▸ **WHAT THE TASK REQUIRES**
Report the lines of the data below that contain the string "Laine".

▸ **EXERCISE MATERIALS**
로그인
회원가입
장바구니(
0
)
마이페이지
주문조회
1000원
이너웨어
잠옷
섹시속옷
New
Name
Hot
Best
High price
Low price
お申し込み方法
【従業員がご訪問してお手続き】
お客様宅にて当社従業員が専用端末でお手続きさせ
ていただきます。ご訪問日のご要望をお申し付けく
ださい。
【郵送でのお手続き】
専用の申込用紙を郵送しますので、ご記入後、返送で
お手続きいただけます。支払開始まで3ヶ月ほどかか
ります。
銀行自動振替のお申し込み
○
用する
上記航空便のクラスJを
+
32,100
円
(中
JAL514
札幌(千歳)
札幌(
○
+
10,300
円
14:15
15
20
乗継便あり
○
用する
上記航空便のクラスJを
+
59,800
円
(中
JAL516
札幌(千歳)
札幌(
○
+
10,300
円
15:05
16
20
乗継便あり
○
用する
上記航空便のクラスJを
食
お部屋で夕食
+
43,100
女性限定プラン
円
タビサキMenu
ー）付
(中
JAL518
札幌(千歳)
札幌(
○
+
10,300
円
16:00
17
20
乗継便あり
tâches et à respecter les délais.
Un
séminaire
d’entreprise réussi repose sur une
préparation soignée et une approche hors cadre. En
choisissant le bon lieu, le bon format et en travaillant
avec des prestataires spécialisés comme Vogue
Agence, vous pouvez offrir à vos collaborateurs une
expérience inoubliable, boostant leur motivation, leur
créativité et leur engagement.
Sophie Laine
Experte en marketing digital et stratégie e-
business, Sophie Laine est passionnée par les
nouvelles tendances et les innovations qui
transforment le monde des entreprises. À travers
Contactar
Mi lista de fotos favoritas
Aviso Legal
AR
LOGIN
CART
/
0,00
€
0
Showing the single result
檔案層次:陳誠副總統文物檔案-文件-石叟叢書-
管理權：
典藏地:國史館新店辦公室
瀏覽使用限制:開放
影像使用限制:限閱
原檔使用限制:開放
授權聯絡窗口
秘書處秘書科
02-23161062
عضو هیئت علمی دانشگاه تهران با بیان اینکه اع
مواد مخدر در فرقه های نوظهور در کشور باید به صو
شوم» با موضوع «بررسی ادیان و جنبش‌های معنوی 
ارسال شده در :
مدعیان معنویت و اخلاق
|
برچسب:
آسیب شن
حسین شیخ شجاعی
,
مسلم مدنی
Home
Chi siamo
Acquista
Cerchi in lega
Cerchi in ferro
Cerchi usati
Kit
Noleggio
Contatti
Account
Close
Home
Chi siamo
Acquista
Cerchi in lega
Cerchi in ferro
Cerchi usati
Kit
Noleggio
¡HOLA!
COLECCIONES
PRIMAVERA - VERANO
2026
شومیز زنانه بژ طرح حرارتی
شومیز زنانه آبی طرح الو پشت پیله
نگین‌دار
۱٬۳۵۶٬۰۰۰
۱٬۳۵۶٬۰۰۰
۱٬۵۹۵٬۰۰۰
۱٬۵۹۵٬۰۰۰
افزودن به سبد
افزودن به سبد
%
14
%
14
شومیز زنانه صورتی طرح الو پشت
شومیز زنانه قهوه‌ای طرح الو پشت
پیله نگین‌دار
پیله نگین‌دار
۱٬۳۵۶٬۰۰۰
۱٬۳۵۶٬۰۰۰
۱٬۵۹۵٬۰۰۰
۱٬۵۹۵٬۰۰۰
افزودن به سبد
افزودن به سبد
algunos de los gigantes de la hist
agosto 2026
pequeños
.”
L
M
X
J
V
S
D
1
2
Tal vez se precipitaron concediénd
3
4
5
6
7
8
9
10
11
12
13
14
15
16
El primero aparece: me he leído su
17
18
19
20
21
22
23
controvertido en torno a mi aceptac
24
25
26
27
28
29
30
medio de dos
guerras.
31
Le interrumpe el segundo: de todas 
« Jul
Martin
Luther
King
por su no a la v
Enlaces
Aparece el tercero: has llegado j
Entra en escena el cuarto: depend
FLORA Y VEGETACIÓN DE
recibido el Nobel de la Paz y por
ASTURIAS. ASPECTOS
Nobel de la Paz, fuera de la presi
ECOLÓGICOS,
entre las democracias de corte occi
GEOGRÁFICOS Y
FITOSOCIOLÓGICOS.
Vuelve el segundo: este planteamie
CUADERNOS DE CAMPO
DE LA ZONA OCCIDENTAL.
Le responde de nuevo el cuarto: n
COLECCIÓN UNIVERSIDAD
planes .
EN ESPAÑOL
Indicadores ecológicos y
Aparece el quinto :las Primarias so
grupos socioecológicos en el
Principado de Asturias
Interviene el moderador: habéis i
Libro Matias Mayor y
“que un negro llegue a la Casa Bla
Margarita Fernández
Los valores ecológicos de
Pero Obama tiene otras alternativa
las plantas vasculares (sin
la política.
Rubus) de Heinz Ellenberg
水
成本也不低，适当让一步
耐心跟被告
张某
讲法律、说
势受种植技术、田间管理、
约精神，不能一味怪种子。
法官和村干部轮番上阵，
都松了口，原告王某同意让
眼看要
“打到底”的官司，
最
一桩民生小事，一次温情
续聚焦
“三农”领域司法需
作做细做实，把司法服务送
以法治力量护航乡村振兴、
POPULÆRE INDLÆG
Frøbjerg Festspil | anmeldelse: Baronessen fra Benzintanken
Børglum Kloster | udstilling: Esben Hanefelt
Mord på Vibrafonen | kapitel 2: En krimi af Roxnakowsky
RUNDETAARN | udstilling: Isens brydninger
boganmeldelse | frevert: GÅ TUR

---

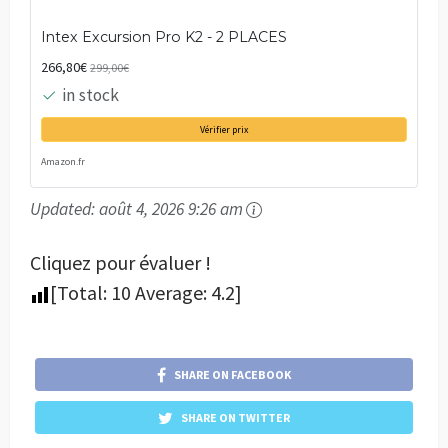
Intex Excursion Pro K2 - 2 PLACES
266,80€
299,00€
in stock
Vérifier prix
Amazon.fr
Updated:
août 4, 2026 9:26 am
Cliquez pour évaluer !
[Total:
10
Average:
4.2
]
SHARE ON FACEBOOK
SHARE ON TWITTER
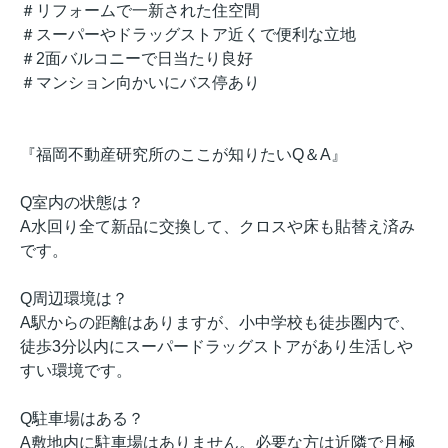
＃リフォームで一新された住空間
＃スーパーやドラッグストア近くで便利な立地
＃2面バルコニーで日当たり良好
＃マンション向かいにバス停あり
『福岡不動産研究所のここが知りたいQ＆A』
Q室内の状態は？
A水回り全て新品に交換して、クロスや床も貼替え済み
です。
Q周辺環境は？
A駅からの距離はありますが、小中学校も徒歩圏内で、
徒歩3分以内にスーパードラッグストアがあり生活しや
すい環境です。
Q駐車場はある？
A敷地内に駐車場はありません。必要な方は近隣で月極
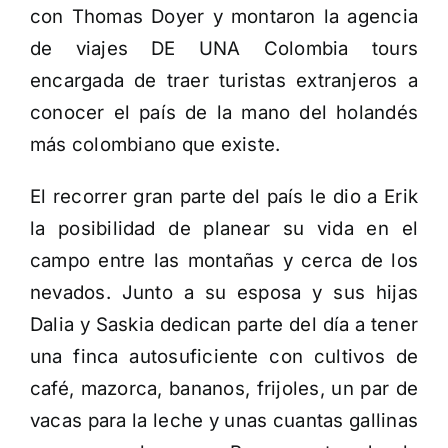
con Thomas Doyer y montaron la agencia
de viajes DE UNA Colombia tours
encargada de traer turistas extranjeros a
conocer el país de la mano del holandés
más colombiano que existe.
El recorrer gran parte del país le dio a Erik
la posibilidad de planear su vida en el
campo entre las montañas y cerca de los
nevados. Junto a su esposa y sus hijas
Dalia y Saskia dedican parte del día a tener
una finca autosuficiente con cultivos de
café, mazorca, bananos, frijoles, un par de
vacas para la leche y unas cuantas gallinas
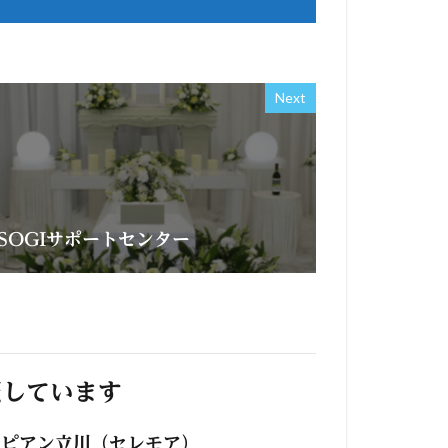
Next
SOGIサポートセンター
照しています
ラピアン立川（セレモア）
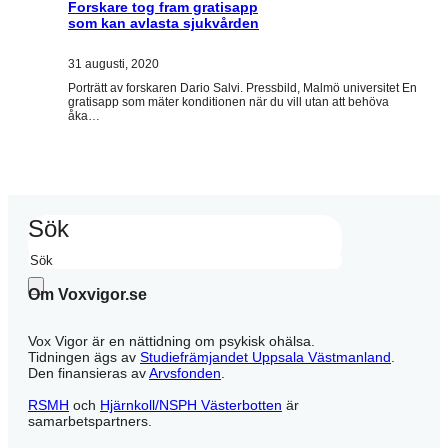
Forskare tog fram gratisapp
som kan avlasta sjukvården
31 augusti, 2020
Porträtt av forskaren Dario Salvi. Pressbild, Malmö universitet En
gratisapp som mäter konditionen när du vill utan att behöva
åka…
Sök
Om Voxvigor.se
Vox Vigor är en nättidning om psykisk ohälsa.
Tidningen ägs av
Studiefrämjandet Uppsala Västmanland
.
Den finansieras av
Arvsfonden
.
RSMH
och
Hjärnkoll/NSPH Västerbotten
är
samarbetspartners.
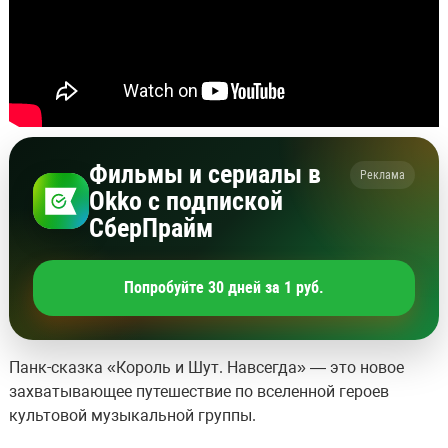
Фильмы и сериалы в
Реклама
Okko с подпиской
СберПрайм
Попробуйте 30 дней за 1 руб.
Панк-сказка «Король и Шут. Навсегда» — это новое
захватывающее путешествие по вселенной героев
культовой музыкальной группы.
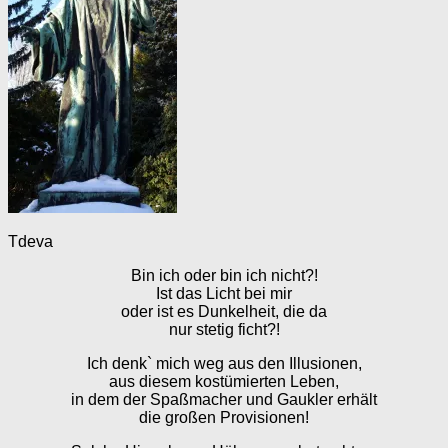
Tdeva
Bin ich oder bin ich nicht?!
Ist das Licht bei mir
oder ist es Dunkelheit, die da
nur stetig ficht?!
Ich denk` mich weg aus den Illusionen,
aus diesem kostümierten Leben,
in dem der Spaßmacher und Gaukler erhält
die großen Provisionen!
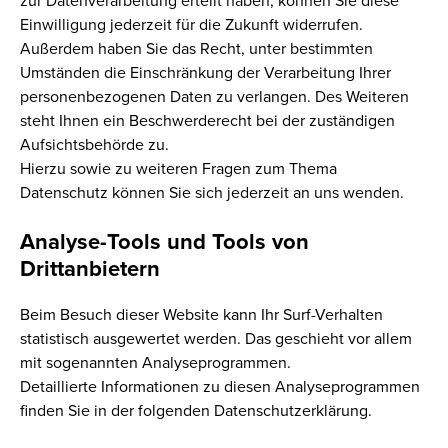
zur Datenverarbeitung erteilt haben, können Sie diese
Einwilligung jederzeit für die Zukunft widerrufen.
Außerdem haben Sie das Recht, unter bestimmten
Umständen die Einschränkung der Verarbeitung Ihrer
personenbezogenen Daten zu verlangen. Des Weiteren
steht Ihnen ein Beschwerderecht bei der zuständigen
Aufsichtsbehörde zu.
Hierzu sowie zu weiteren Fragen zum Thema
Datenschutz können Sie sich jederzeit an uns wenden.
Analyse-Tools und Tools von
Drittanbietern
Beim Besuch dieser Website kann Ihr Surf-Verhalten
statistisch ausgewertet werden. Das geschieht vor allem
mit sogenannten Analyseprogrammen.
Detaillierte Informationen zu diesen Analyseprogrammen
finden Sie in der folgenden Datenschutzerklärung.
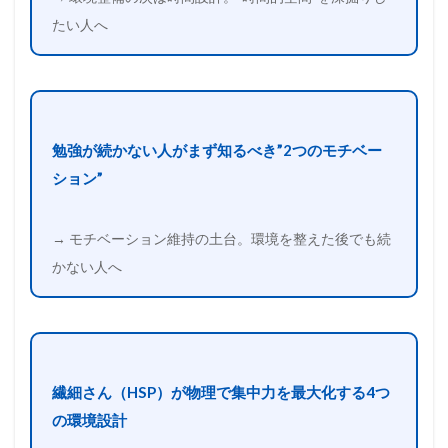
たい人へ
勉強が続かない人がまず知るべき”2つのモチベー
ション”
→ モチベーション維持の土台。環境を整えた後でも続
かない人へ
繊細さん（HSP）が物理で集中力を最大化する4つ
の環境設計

▸ **EXERCISE RESPONSE**
Sophie Laine
business, Sophie Laine est passionnée par les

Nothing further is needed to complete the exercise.